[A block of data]
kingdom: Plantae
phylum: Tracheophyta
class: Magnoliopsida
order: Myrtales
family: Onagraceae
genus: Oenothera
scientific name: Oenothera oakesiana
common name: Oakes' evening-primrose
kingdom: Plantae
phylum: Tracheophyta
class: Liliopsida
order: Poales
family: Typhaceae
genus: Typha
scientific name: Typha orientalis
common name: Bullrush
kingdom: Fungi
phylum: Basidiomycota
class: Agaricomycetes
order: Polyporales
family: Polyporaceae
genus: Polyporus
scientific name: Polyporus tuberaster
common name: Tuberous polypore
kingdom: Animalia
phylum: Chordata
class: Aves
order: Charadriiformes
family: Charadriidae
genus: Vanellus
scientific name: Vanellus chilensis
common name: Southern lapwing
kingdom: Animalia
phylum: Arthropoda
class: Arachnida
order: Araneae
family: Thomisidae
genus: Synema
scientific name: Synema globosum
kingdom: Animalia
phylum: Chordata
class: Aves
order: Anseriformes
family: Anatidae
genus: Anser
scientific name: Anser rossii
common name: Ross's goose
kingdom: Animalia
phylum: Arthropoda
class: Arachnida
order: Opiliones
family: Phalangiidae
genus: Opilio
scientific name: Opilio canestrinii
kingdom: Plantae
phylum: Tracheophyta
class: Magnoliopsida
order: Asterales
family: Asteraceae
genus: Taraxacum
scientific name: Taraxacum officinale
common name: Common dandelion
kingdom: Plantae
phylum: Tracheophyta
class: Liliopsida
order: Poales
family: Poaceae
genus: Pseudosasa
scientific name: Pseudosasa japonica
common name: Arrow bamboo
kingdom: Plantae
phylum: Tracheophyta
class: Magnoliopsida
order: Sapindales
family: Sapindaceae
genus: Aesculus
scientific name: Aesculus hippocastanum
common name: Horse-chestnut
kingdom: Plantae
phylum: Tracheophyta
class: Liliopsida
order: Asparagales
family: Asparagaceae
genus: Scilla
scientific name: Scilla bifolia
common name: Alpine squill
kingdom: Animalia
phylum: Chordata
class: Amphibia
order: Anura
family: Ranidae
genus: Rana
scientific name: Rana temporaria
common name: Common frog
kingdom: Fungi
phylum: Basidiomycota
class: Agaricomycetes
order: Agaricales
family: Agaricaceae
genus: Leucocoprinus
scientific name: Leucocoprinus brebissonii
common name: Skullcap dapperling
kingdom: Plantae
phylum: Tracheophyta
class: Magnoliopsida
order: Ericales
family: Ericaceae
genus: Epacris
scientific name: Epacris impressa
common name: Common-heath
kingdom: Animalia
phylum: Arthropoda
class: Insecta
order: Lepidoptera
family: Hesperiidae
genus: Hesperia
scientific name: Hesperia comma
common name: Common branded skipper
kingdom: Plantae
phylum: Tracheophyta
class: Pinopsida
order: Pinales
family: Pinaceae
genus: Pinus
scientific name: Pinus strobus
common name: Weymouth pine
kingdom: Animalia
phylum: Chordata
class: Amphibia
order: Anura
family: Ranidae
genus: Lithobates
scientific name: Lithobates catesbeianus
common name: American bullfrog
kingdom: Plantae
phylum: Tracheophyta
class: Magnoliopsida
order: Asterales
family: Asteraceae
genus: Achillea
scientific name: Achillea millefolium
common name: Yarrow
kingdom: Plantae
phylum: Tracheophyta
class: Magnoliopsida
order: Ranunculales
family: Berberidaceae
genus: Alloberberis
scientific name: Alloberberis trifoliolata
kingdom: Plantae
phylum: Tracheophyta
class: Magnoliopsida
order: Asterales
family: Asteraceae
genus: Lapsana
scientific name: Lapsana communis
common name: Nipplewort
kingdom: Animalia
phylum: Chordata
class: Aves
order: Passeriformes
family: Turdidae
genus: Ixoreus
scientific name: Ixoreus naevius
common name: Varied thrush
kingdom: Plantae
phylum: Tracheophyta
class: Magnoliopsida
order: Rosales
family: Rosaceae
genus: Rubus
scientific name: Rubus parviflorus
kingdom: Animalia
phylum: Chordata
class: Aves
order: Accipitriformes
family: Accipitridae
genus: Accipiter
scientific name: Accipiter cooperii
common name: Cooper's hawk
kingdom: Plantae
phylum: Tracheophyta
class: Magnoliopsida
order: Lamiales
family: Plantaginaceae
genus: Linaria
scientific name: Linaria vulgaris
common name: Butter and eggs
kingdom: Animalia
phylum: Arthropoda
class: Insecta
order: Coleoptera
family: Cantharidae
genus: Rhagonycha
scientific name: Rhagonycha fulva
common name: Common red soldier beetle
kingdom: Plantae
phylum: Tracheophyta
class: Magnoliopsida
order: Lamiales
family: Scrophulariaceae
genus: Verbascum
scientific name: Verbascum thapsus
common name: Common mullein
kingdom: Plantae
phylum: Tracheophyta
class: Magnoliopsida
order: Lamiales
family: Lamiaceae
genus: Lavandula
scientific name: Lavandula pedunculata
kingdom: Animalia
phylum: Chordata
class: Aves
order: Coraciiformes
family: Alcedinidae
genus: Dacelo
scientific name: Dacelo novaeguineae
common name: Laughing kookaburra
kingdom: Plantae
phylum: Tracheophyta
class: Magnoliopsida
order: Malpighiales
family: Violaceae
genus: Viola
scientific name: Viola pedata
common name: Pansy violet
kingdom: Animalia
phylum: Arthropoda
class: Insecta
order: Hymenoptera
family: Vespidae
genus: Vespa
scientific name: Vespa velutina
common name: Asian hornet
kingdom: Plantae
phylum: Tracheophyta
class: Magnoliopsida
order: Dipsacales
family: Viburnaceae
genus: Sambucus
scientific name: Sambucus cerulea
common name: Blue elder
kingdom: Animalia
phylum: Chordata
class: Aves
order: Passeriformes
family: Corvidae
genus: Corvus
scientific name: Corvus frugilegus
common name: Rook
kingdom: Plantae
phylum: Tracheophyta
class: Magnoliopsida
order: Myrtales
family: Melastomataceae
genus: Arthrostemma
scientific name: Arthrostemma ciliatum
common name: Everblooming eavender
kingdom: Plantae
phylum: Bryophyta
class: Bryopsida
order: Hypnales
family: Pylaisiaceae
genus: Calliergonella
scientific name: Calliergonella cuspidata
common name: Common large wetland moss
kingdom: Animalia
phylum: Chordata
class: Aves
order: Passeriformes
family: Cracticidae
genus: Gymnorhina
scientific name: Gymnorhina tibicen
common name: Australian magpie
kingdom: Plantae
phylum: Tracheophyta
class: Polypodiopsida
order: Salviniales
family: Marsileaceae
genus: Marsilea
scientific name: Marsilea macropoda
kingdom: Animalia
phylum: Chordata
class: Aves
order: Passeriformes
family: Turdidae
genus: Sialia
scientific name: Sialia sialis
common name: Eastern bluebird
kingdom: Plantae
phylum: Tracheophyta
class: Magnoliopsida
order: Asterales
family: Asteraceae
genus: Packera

▸ WORK TO BE COMPLETED: Copy out the block of data above line for line, reproducing every entry without any change.

▸ TASK SOLUTION:
kingdom: Plantae
phylum: Tracheophyta
class: Magnoliopsida
order: Myrtales
family: Onagraceae
genus: Oenothera
scientific name: Oenothera oakesiana
common name: Oakes' evening-primrose
kingdom: Plantae
phylum: Tracheophyta
class: Liliopsida
order: Poales
family: Typhaceae
genus: Typha
scientific name: Typha orientalis
common name: Bullrush
kingdom: Fungi
phylum: Basidiomycota
class: Agaricomycetes
order: Polyporales
family: Polyporaceae
genus: Polyporus
scientific name: Polyporus tuberaster
common name: Tuberous polypore
kingdom: Animalia
phylum: Chordata
class: Aves
order: Charadriiformes
family: Charadriidae
genus: Vanellus
scientific name: Vanellus chilensis
common name: Southern lapwing
kingdom: Animalia
phylum: Arthropoda
class: Arachnida
order: Araneae
family: Thomisidae
genus: Synema
scientific name: Synema globosum
kingdom: Animalia
phylum: Chordata
class: Aves
order: Anseriformes
family: Anatidae
genus: Anser
scientific name: Anser rossii
common name: Ross's goose
kingdom: Animalia
phylum: Arthropoda
class: Arachnida
order: Opiliones
family: Phalangiidae
genus: Opilio
scientific name: Opilio canestrinii
kingdom: Plantae
phylum: Tracheophyta
class: Magnoliopsida
order: Asterales
family: Asteraceae
genus: Taraxacum
scientific name: Taraxacum officinale
common name: Common dandelion
kingdom: Plantae
phylum: Tracheophyta
class: Liliopsida
order: Poales
family: Poaceae
genus: Pseudosasa
scientific name: Pseudosasa japonica
common name: Arrow bamboo
kingdom: Plantae
phylum: Tracheophyta
class: Magnoliopsida
order: Sapindales
family: Sapindaceae
genus: Aesculus
scientific name: Aesculus hippocastanum
common name: Horse-chestnut
kingdom: Plantae
phylum: Tracheophyta
class: Liliopsida
order: Asparagales
family: Asparagaceae
genus: Scilla
scientific name: Scilla bifolia
common name: Alpine squill
kingdom: Animalia
phylum: Chordata
class: Amphibia
order: Anura
family: Ranidae
genus: Rana
scientific name: Rana temporaria
common name: Common frog
kingdom: Fungi
phylum: Basidiomycota
class: Agaricomycetes
order: Agaricales
family: Agaricaceae
genus: Leucocoprinus
scientific name: Leucocoprinus brebissonii
common name: Skullcap dapperling
kingdom: Plantae
phylum: Tracheophyta
class: Magnoliopsida
order: Ericales
family: Ericaceae
genus: Epacris
scientific name: Epacris impressa
common name: Common-heath
kingdom: Animalia
phylum: Arthropoda
class: Insecta
order: Lepidoptera
family: Hesperiidae
genus: Hesperia
scientific name: Hesperia comma
common name: Common branded skipper
kingdom: Plantae
phylum: Tracheophyta
class: Pinopsida
order: Pinales
family: Pinaceae
genus: Pinus
scientific name: Pinus strobus
common name: Weymouth pine
kingdom: Animalia
phylum: Chordata
class: Amphibia
order: Anura
family: Ranidae
genus: Lithobates
scientific name: Lithobates catesbeianus
common name: American bullfrog
kingdom: Plantae
phylum: Tracheophyta
class: Magnoliopsida
order: Asterales
family: Asteraceae
genus: Achillea
scientific name: Achillea millefolium
common name: Yarrow
kingdom: Plantae
phylum: Tracheophyta
class: Magnoliopsida
order: Ranunculales
family: Berberidaceae
genus: Alloberberis
scientific name: Alloberberis trifoliolata
kingdom: Plantae
phylum: Tracheophyta
class: Magnoliopsida
order: Asterales
family: Asteraceae
genus: Lapsana
scientific name: Lapsana communis
common name: Nipplewort
kingdom: Animalia
phylum: Chordata
class: Aves
order: Passeriformes
family: Turdidae
genus: Ixoreus
scientific name: Ixoreus naevius
common name: Varied thrush
kingdom: Plantae
phylum: Tracheophyta
class: Magnoliopsida
order: Rosales
family: Rosaceae
genus: Rubus
scientific name: Rubus parviflorus
kingdom: Animalia
phylum: Chordata
class: Aves
order: Accipitriformes
family: Accipitridae
genus: Accipiter
scientific name: Accipiter cooperii
common name: Cooper's hawk
kingdom: Plantae
phylum: Tracheophyta
class: Magnoliopsida
order: Lamiales
family: Plantaginaceae
genus: Linaria
scientific name: Linaria vulgaris
common name: Butter and eggs
kingdom: Animalia
phylum: Arthropoda
class: Insecta
order: Coleoptera
family: Cantharidae
genus: Rhagonycha
scientific name: Rhagonycha fulva
common name: Common red soldier beetle
kingdom: Plantae
phylum: Tracheophyta
class: Magnoliopsida
order: Lamiales
family: Scrophulariaceae
genus: Verbascum
scientific name: Verbascum thapsus
common name: Common mullein
kingdom: Plantae
phylum: Tracheophyta
class: Magnoliopsida
order: Lamiales
family: Lamiaceae
genus: Lavandula
scientific name: Lavandula pedunculata
kingdom: Animalia
phylum: Chordata
class: Aves
order: Coraciiformes
family: Alcedinidae
genus: Dacelo
scientific name: Dacelo novaeguineae
common name: Laughing kookaburra
kingdom: Plantae
phylum: Tracheophyta
class: Magnoliopsida
order: Malpighiales
family: Violaceae
genus: Viola
scientific name: Viola pedata
common name: Pansy violet
kingdom: Animalia
phylum: Arthropoda
class: Insecta
order: Hymenoptera
family: Vespidae
genus: Vespa
scientific name: Vespa velutina
common name: Asian hornet
kingdom: Plantae
phylum: Tracheophyta
class: Magnoliopsida
order: Dipsacales
family: Viburnaceae
genus: Sambucus
scientific name: Sambucus cerulea
common name: Blue elder
kingdom: Animalia
phylum: Chordata
class: Aves
order: Passeriformes
family: Corvidae
genus: Corvus
scientific name: Corvus frugilegus
common name: Rook
kingdom: Plantae
phylum: Tracheophyta
class: Magnoliopsida
order: Myrtales
family: Melastomataceae
genus: Arthrostemma
scientific name: Arthrostemma ciliatum
common name: Everblooming eavender
kingdom: Plantae
phylum: Bryophyta
class: Bryopsida
order: Hypnales
family: Pylaisiaceae
genus: Calliergonella
scientific name: Calliergonella cuspidata
common name: Common large wetland moss
kingdom: Animalia
phylum: Chordata
class: Aves
order: Passeriformes
family: Cracticidae
genus: Gymnorhina
scientific name: Gymnorhina tibicen
common name: Australian magpie
kingdom: Plantae
phylum: Tracheophyta
class: Polypodiopsida
order: Salviniales
family: Marsileaceae
genus: Marsilea
scientific name: Marsilea macropoda
kingdom: Animalia
phylum: Chordata
class: Aves
order: Passeriformes
family: Turdidae
genus: Sialia
scientific name: Sialia sialis
common name: Eastern bluebird
kingdom: Plantae
phylum: Tracheophyta
class: Magnoliopsida
order: Asterales
family: Asteraceae
genus: Packera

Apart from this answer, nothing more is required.